Battlefield 4 Mantle Performance Preview
by Ryan Smith on February 1, 2014 12:40 PM ESTAfter a false start or two, AMD is finally getting the first beta of Mantle out the door. With EA DICE having shipped their Mantle patch for Battlefield 4 and developer Oxide having released their Star Swarm technical demo, the first Mantle-enabled applications have landed. Meanwhile AMD for their part is still hammering out an installation issue on their new Mantle-enabled Catalyst drivers, which has led to them missing their previously scheduled January release date.
In the interim, AMD has released a slightly finickier set of drivers to the press for us to play around with ahead of the public Mantle driver release. These drivers should be functionally and performance identical to the public drivers, they just have an outstanding installation bug that requires a workaround, something that AMD doesn’t want in the shipping version. AMD hasn’t provided a public release date for these drivers – at this point it’s in their best interest to avoid providing release dates they don’t know if they can keep – but given the fact that this is the sole showstopper issue in our press drivers, we certainly don’t expect they’ll take much longer.

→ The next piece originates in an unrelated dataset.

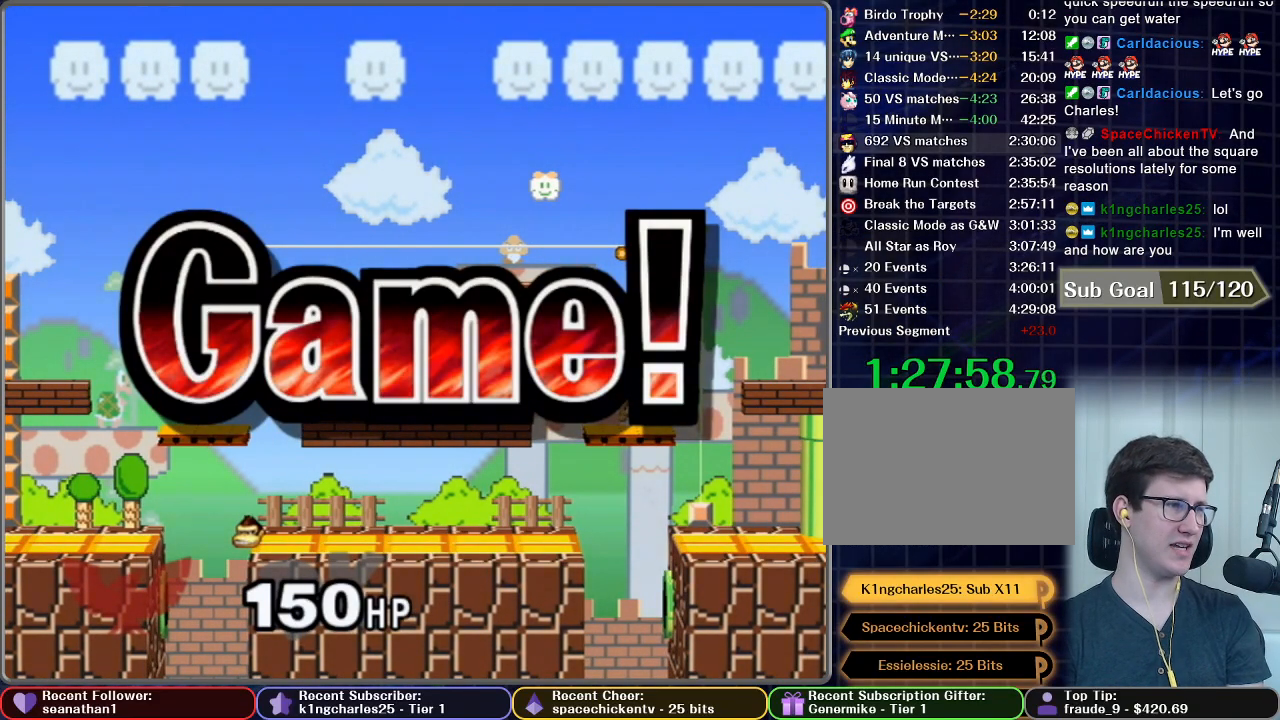
{"buttons": [], "left_stick": "center", "right_stick": "center", "button_events": [[100, "START", "up"], [200, "START", "down"], [300, "START", "up"], [400, "START", "down"], [501, "START", "up"]]}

In any case, we’re hard at work at the moment putting together our full evaluation of this first version of Mantle. That article won’t be ready until next week, but in the meantime given the immense interest in Mantle, we wanted to quickly publish our first batch of numbers for Battlefield 4. We will have a much wider selection of benchmarks for our full article, including many more video cards and results for Star Swarm, but we wanted to quickly bring you what’s almost certainly going to be the most interesting set of data: Mantle performance with a high-end video card.
For that we’re turning to AMD’s Radeon R9 290X, testing the performance of that card under both Direct3D and Mantle in EA’s Battlefield 4. Battlefield 4 is Mantle’s showcase title and accordingly the first real world use case for AMD’s new API, making it the best place to start. As an application retrofitted with Mantle support we don’t expect Battlefield 4 to tap the complete potential of Mantle right out of the door – certainly not when the Mantle SDK and driver stack itself is still in development – but it can give us an idea of what kind of performance gains we can expect if developers chase the low-hanging fruit offered by Mantle.
What is that low-hanging fruit? For the most part that is going to be CPU bottlenecks, specifically bottlenecking in issuing draw calls. Of all of the bottlenecks that can impact a high performance GPU, keeping it fed can be the biggest bottleneck, and in turn bottlenecking in the draw call submission phase can be the biggest culprit. In the long term Mantle will also benefit GPU performance more directly by optimizing workflows within a GPU, and we already see a small bit of that today in Battlefield 4, but the bulk of the optimizations for these earliest titles have been made around the draw call bottleneck.
For our Mantle preview we’re taking a look at two sections of the Battlefield 4 single player game, the first being from the Tashgar mission and the second being from the South China Sea mission. As was the case with Battlefield 3 the use of single player is less than ideal, but as Battlefield 4 lacks a formal benchmark or for that matter the ability to record multiplayer matches, we’re left with single player if we want to have reasonably repeatable benchmarks. And we’ll definitely want a high degree of repeatability if we’re to be able to distinguish Mantle gains from variability in GPU bound scenarios.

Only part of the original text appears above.